Well, committed followers of Scottish football in recent years will be aware that football clubs simply do not exist in the real world. They only exist in the ether, on a different astral plane, in a parallel universe etc etc.

But most definitely not on planet Earth.

And they most certainly can’t engage in any real-world transactions. They can’t spend money, acquire debts, draw up contracts and side letters, and obey or break rules.

They are intangible. They are not of this reality.

They can’t even buy a football to kick around the pitch that they can’t own, and which they can’t pay people to mow.

So what was a highly-talented senior football administrator to do?

Clumpany sources have confirmed that Mr Doncaster spent the last week in a conference room with a strange assortment of priests, Buddhist monks, spiritualist mediums, shamans, witch doctors, astrophysicists, and Ralph Topping.

“I see a tasty round of opening fixtures”
There was praying, chanting, incantations, seances, wailing and the use of magic potions.

And finally, somehow, a miracle was achieved!

“Hang on a moment!” I hear you say. “Why didn’t Mr Doncaster simply send the fixtures to the operating companies of the ‘clubs’? Or – at a push – the holding companies?”.

Mr Doncaster is a clever man and had already thought that through.

If he couldn’t get the fixtures to the ethereal ‘clubs’, how were mere ‘companies’ supposed to do it?

SPFL members’ operating and holding companies simply wouldn’t have had the resources to hire witchdoctors et al to try and communicate the fixture list to their ‘clubs’.

Not while there isn’t a ‘strong Rangers*’ spreading the ‘benefits’ of the ‘Blue Pound’ around the game…

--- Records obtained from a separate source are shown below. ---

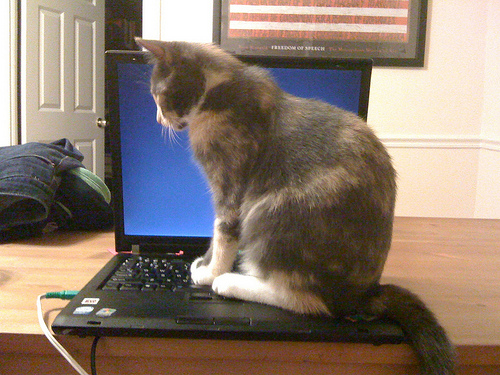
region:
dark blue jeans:
[0, 137, 95, 234]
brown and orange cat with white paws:
[135, 34, 434, 316]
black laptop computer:
[53, 45, 400, 345]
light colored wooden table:
[2, 142, 496, 371]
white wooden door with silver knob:
[12, 2, 116, 207]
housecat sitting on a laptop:
[50, 33, 490, 370]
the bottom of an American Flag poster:
[209, 1, 431, 68]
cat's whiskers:
[157, 115, 188, 154]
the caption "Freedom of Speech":
[266, 40, 340, 60]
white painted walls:
[145, 2, 497, 220]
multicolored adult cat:
[134, 34, 456, 372]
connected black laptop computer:
[37, 47, 404, 373]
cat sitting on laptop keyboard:
[52, 37, 458, 372]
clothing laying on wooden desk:
[1, 136, 115, 244]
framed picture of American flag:
[214, 2, 426, 65]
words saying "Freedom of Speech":
[269, 40, 326, 54]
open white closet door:
[20, 0, 107, 184]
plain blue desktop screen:
[117, 60, 358, 233]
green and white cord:
[34, 289, 87, 374]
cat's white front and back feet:
[193, 235, 332, 318]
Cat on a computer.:
[130, 32, 420, 317]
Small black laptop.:
[47, 45, 427, 327]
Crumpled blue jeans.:
[0, 140, 110, 235]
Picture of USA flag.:
[217, 0, 457, 40]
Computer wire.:
[35, 285, 91, 372]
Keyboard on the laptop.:
[123, 255, 183, 295]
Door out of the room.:
[18, 1, 108, 141]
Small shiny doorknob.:
[87, 110, 107, 132]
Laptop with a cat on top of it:
[102, 45, 467, 351]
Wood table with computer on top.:
[1, 215, 497, 372]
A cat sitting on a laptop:
[132, 35, 457, 372]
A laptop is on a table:
[48, 48, 408, 345]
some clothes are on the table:
[2, 137, 112, 244]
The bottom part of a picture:
[211, 3, 428, 68]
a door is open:
[19, 2, 106, 180]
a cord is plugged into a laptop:
[36, 290, 89, 371]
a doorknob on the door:
[96, 116, 109, 129]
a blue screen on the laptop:
[104, 48, 374, 251]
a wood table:
[2, 216, 497, 371]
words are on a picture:
[270, 42, 327, 52]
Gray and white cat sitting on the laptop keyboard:
[63, 36, 409, 337]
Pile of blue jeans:
[6, 134, 108, 251]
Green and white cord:
[33, 279, 81, 310]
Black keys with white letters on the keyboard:
[124, 255, 181, 294]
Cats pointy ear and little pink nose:
[136, 32, 211, 128]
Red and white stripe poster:
[221, 0, 423, 57]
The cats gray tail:
[369, 259, 459, 366]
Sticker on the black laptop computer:
[71, 295, 121, 321]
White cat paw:
[212, 265, 320, 307]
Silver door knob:
[89, 105, 114, 135]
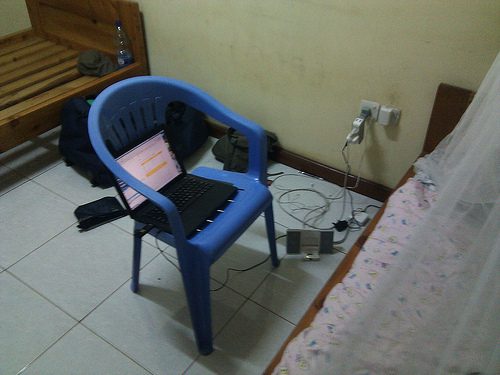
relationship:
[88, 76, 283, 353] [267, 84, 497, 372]
chair in front of bed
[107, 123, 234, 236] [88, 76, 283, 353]
laptop on chair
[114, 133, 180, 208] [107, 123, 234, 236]
screen of laptop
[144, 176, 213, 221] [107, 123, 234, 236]
keyboard black for laptop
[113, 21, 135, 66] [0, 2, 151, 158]
bottle on a bed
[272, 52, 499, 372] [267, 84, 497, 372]
tulle over bed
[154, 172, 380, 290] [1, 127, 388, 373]
wires on floor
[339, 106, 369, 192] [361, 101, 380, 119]
plugs plugged into outlet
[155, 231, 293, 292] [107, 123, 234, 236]
wire plugged into laptop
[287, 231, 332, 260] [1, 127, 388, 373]
stereo sitting on floor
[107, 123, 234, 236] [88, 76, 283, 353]
laptop on a blue chair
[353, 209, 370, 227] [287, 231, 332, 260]
ipod plugged into stereo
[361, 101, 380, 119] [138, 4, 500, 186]
outlet on wall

“Can I fax this into the ether?”
But we can now relax. The miracle has occurred!

Well done Mr Doncaster!

And now that the fixtures are out, we can start looking forward to the new season. The endless ’empty’ days of summer will soon be over!

The close season...
When does the football start?
The Clumpany has already been down to the bookmakers to back next season’s winners.

It didn’t go well.

Having enquired about whether they accepted ethereal cash as stake money for bets on ethereal ‘clubs’, I was kicked out when I asked for odds on ‘Holding Company’, ‘Operating Company’ and ‘Engine Room Subsidiary’ to win their division.